Scientific classification
- Kingdom: Animalia
- Phylum: Chordata
- Class: Aves
- Order: Passeriformes
- Family: Passerellidae
- Genus: Atlapetes
- Species: A. fuscoolivaceus
- Binomial name: Atlapetes fuscoolivaceus Chapman, 1914

= Dusky-headed brushfinch =

- Genus: Atlapetes
- Species: fuscoolivaceus
- Authority: Chapman, 1914
- Conservation status: NT

Species of bird

The dusky-headed brushfinch (Atlapetes fuscoolivaceus) is a Near Threatened species of bird in the family Emberizidae, the New World sparrows. It is endemic to Colombia.

==Taxonomy and systematics==

The dusky-headed brushfinch was formally described in 1914 with the binomial Atlapetes fusco-olivaceus. It is monotypic.

==Description==

The dusky-headed brushfinch is 17 to 18 cm long; two males weighed an average of 32.5 g. The sexes have the same plumage. Adults have a mostly dusky olive head with a yellow "moustache" and a yellow throat. Their nape and upperparts are olive-dusky with a slightly brighter olive rump. Their tail and wings are a slightly darker olive-dusky with thin olive edges on the flight feathers. Their underparts are mostly yellow with an olive wash on the breast and flanks. They have a reddish to deep brown iris, a black bill, and dusky brown legs and feet. Juveniles have a paler face than adults, an olive wash on the moustache, and dim dark streaks on the underparts.

==Distribution and habitat==

The dusky-headed brushfinch is found in the upper watershed of the Magdalena River in southwestern Colombia's Huila Department. It inhabits low dense shrubs at the edges and in clearings of humid forest, low-stature secondary forest, and more open areas such as overgrown pastures. In elevation it ranges between 1500 and 2400 m.

==Behavior==
===Movement===

The dusky-headed brushfinch is a year-round resident.

===Feeding===

The dusky-headed brushfinch's diet has not been studied. It usually forages in pairs or small groups, moving through dense foliage on the ground and up to about 6 m above it.

===Breeding===

The dusky-headed brushfinch's breeding season spans at least February to April. Nothing else is known about the species' breeding biology.

===Vocalization===

The dusky-headed brushfinch sings a "springy and bouncy" series of "swee-see chipi" notes. Pairs duet with a "multi-parted series...e.g. ti-ti-ti-ti-ti-ti, tch-tch-tch-tch-tch, chew chew chew". The species' call is "a high seep".

==Status==

The IUCN has assessed the dusky-headed brushfinch as Near Threatened. It has a small range that is believed to have shrunk from historical levels; its population size is not known and is believed to be decreasing. "Although it is tolerant of some habitat degradation, the head of the Magdalena valley is now characterised by unsuitable and extensive coffee, banana and sugarcane plantations." It is considered locally common in its small range.
****************************************
Task instructions >>
A. State whether each statement agrees with the dusky-headed brushfinch article. Answer yes or no and quote the deciding words: (i) The species occurs only in Colombia. (ii) Males and females have different plumage. (iii) The species' diet has been studied.
B. Summarize the dusky-headed brushfinch article in three sentences.
The records are separate material from the dusky-headed brushfinch article.

Dataset extract >>
****************************************
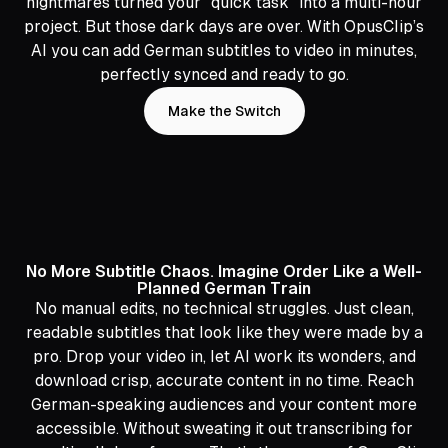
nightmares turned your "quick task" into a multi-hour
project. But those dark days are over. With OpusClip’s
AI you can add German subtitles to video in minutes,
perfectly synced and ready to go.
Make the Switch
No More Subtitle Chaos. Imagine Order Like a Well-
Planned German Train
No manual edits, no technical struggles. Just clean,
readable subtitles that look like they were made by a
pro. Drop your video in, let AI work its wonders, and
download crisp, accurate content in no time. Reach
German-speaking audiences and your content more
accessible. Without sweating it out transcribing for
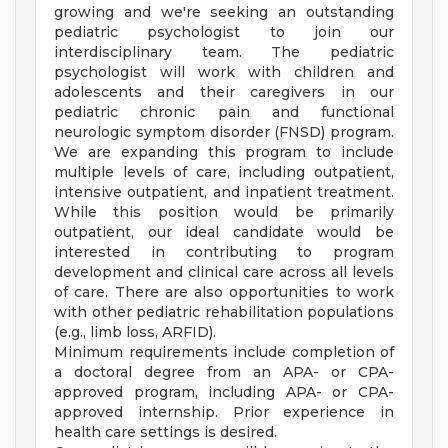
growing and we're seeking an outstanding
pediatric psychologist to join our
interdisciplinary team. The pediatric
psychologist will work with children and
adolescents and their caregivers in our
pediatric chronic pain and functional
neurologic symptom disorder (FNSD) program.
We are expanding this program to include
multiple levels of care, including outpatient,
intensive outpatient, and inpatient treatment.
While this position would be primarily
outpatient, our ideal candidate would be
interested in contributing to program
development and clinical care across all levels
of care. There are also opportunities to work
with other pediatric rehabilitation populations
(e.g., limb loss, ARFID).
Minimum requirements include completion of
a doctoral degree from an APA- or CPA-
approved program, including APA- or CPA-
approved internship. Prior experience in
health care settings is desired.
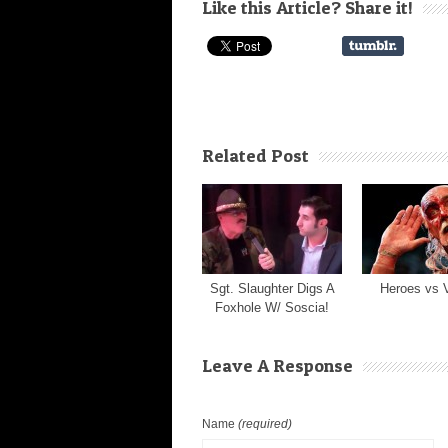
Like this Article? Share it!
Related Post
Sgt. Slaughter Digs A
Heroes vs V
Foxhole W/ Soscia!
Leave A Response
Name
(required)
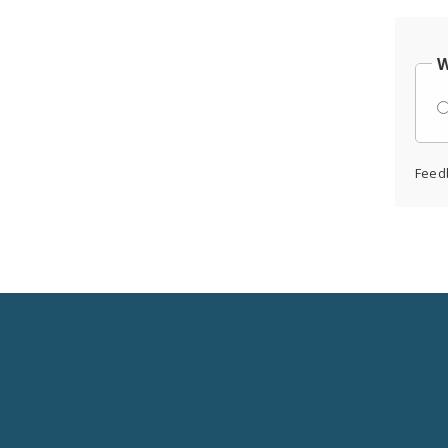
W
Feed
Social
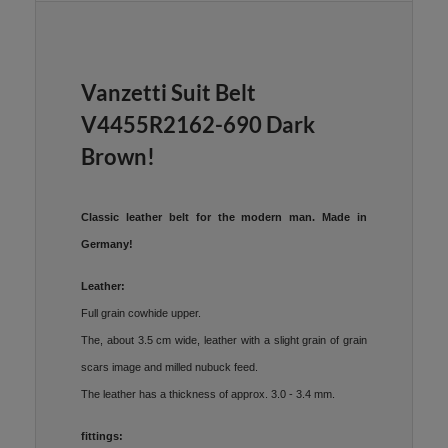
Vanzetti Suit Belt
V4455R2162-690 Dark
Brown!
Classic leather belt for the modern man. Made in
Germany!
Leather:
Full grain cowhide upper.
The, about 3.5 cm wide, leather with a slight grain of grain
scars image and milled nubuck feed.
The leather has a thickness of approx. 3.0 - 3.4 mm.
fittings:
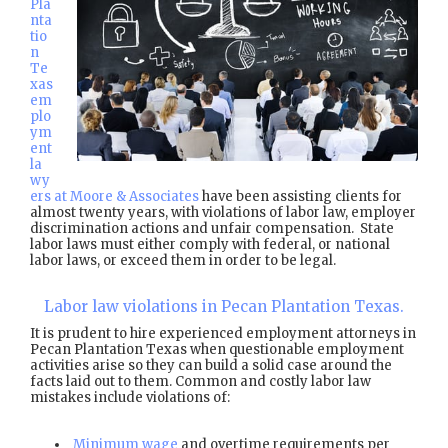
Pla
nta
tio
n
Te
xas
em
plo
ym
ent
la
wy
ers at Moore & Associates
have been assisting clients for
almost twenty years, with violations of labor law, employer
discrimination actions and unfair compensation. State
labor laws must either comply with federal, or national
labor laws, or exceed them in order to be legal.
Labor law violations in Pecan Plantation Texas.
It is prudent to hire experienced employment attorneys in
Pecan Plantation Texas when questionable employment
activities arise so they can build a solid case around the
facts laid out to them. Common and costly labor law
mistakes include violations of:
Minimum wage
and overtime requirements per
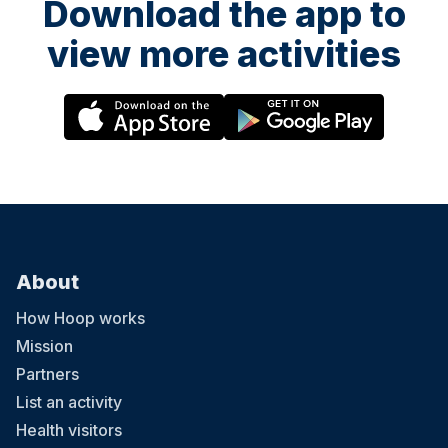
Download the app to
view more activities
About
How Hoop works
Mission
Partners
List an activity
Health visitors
****************************************
Answers to the exercise >>
A.
(i) Yes: "It is endemic to Colombia."
(ii) No: "The sexes have the same plumage."
(iii) No: "The dusky-headed brushfinch's diet has not been studied."

B. The dusky-headed brushfinch is a Near Threatened bird endemic to Colombia. It lives in the upper watershed of the Magdalena River in Huila Department at elevations of 1500 to 2400 m. Adults of both sexes share a mostly dusky olive and yellow plumage with a yellow moustache and throat, and the species' small range is believed to have shrunk while its population is thought to be decreasing.